I just stood there, swimmers in one hand, hanger in the other, wide-eyed and like a sponge.
“They said when I’m feeling down, to literally lift my head up, puff my chest out and say, ‘I love myself’.”
With that we both laughed, and she continued on, “But it’s true, everything is actually okay, it’s hard but as long as I love myself, my kids will too.”
I could tell she was still so shaken up; she spoke so fast, and couldn’t wait to let it out.
“I’m sorry but after just being around the kids all the time I don’t really get anyone to talk to about it. And every time I look at them I just see him in them. I gave up my career because he wanted a family. Everything had to be planned, and I’m not like that at all. After our fourth child, who was unexpected, you’d think he’d be excited to have his first boy, but he flipped it. I think working away he’s gotten used to being single he hated being at home with his family.”

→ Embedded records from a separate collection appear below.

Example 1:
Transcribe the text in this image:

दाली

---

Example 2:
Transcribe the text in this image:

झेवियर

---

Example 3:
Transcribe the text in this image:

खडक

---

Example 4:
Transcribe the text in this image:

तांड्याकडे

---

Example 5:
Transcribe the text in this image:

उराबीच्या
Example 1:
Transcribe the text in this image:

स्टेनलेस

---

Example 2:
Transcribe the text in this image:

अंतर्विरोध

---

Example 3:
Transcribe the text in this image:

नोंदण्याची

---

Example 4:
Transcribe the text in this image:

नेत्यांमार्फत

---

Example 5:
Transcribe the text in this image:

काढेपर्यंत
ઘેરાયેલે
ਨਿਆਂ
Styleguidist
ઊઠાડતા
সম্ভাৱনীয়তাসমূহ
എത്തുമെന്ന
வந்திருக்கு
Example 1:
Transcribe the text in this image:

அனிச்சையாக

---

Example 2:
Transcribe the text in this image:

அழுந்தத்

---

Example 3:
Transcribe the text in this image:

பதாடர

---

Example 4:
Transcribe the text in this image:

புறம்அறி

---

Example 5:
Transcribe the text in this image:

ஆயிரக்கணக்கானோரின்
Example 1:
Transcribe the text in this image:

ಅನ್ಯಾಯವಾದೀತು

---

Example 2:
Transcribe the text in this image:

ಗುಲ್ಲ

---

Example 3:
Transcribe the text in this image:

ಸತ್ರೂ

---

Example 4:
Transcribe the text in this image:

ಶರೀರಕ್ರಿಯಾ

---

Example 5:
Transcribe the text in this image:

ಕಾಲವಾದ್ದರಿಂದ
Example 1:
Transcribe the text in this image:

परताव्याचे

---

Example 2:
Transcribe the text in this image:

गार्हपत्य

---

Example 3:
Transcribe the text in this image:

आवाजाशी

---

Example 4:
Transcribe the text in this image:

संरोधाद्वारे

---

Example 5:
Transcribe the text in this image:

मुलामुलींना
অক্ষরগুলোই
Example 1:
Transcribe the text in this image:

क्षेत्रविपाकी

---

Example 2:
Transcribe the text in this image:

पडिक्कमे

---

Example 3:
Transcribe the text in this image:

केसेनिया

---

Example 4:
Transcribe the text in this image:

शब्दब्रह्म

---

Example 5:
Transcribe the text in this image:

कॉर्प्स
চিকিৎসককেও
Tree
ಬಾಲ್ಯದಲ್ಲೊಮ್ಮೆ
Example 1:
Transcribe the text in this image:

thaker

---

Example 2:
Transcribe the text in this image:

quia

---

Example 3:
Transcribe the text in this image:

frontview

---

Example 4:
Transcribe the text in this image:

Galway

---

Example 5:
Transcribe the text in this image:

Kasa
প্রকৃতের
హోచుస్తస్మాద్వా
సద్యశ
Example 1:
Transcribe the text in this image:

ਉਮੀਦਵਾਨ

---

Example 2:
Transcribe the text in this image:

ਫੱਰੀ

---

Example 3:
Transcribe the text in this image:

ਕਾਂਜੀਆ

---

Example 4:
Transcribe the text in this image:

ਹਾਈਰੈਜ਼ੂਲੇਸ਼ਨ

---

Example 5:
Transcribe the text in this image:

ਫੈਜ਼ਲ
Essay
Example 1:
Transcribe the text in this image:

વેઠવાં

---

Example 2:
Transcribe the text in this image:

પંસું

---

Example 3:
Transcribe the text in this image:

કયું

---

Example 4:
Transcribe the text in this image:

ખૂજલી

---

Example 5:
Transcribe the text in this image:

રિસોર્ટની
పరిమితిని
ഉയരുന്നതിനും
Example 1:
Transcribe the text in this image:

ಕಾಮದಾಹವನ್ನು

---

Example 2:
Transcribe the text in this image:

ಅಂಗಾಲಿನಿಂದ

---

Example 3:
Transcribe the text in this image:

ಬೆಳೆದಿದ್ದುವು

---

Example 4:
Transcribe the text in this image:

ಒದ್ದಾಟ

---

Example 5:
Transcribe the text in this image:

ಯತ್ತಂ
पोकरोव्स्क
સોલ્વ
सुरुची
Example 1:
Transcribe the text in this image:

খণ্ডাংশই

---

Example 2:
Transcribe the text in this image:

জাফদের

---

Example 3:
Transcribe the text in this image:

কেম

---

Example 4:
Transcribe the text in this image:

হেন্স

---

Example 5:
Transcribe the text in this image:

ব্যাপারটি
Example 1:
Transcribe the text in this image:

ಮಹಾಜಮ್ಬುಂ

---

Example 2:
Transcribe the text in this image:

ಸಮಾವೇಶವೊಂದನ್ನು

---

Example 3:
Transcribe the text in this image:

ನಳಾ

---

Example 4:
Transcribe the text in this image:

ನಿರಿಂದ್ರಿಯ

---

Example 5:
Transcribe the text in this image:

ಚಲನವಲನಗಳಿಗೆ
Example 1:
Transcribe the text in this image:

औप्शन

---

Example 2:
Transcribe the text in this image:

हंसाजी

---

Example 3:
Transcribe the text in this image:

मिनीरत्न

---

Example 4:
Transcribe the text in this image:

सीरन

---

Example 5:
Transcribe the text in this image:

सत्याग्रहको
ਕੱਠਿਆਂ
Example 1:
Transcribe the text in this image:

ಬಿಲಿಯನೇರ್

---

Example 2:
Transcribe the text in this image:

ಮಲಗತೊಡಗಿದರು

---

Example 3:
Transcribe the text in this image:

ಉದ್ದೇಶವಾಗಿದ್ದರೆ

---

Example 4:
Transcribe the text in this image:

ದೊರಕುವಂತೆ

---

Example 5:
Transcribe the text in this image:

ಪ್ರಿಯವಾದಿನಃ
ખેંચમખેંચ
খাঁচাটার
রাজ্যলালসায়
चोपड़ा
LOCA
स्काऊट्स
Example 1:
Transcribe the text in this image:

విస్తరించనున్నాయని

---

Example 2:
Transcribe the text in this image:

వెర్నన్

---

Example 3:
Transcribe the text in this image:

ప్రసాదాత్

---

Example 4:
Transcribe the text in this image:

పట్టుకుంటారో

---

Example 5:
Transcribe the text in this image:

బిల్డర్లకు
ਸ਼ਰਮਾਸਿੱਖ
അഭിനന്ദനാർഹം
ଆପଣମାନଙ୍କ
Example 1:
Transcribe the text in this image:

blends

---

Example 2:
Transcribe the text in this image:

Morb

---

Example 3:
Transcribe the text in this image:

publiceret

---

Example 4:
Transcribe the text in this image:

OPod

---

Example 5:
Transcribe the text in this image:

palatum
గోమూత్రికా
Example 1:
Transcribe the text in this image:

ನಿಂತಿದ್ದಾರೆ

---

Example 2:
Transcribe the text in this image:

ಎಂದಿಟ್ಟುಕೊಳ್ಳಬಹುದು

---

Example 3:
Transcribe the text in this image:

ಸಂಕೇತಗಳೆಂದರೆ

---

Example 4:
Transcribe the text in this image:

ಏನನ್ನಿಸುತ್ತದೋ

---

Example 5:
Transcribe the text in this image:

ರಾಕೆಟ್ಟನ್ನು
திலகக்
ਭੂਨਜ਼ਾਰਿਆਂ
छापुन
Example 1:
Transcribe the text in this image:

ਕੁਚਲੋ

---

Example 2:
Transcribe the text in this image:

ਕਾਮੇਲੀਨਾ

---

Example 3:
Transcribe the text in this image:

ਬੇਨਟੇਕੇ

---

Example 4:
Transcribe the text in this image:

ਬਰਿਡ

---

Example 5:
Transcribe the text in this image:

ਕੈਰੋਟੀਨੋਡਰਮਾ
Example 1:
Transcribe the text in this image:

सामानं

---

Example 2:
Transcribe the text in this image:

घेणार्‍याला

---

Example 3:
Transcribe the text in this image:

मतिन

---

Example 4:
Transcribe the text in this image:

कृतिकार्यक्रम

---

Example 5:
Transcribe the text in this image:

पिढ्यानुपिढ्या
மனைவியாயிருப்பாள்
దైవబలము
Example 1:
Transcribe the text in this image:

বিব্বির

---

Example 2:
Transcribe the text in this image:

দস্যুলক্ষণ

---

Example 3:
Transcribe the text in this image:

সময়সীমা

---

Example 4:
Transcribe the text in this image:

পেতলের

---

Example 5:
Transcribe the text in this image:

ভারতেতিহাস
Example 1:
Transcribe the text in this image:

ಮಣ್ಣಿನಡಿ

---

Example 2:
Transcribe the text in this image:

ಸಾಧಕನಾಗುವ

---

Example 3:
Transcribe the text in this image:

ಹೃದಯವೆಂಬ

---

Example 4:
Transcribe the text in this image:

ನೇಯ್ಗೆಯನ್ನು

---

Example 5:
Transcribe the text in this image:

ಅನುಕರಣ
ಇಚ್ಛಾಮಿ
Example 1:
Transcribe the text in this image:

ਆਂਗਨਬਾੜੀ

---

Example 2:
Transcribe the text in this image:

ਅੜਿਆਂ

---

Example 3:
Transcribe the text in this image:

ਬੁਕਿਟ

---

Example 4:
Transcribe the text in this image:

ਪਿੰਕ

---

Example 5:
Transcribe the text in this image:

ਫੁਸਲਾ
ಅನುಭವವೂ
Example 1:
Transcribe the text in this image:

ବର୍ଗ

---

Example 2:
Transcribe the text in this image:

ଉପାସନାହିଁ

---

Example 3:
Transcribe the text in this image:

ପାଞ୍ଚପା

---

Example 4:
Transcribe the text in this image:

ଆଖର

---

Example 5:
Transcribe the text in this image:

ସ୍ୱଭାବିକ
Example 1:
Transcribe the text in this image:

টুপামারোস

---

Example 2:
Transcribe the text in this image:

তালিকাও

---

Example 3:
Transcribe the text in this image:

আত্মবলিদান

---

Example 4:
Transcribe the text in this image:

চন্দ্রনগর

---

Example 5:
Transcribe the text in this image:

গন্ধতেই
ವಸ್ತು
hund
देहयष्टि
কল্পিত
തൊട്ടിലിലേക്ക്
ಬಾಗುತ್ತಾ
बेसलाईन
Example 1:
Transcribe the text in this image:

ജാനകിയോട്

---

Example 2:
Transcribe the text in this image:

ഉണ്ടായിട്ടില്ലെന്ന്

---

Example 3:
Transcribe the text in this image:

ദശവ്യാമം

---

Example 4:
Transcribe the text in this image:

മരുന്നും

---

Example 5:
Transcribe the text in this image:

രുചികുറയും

So here’s this woman standing in from of me, with four gorgeous little blonde sun-kissed kids, who have a father now basically gone and not by a freak accident or ill-health, but because he doesn’t particularly want them anymore.
As a mother of four, she can’t lock herself in her bedroom for days and eat ice cream, she just has to deal with the confusion, the broken heart and do whatever she can to hide it.
I know divorce isn’t the worst thing that can happen to someone, but I guess in time I just became so disconnected from things in life like this.
The last terrible event in my immediate family life was my parent’s divorce when I was 6, but that’s such a distant memory now. Since that, the smallest thing that has happened to me I’ve made into a big deal, like life is so unfair to me – that is until I met Bec.
I definitely think she over-shared, and on that day she could have simply said “I’m on holidays from the Sunny Coast,” and left it at that. And I would have gone back to my selfish life, where I think everyone is unfair and I’m so hard-done by.
I know everyone’s situations are relative, but having five people standing in front of me that this all directly affected, substantially affected me too. If she can stand tall in front of me with a smile on her face, having so many questions unanswered, so much confusion circling her, and so much pressure on her own character to stay strong, then I can everyday in every little inferior aspect of my life.
Bec is not the only person this has happened to, so many women, men and beautiful little kids are dealing with this (and so much worse) everyday and I’m concerned over a comparatively ridiculous issue, that shouldn’t even be an issue. Ever. Get a freaking grip…
For weeks after, my co-workers and I would cut each other off mid-complaint and would say, “Hey, have you met Bec?” reminding ourselves to take a deep breath, and remember we are insanely lucky to be alive and well and surrounded by love and friendship – and that’s what endures when the tangible doesn’t.
We are all just creations of everyone around us that have ever influenced us in any way. I am a little bit of my mum, dad, every one of my friends, and every random person that touches my heart. I know I still have a great deal of learning to do, and as a naturally strong-headed, high-strung person I have yet to reach maturity, but this woman and her 20 minutes of time has made me want to get there – and as they say, admitting is the first step!
I wish everyone could’ve met Bec that day so she could’ve inadvertently taught you that in hardship, just keep your head high, value yourself, life will go on and you will prevail.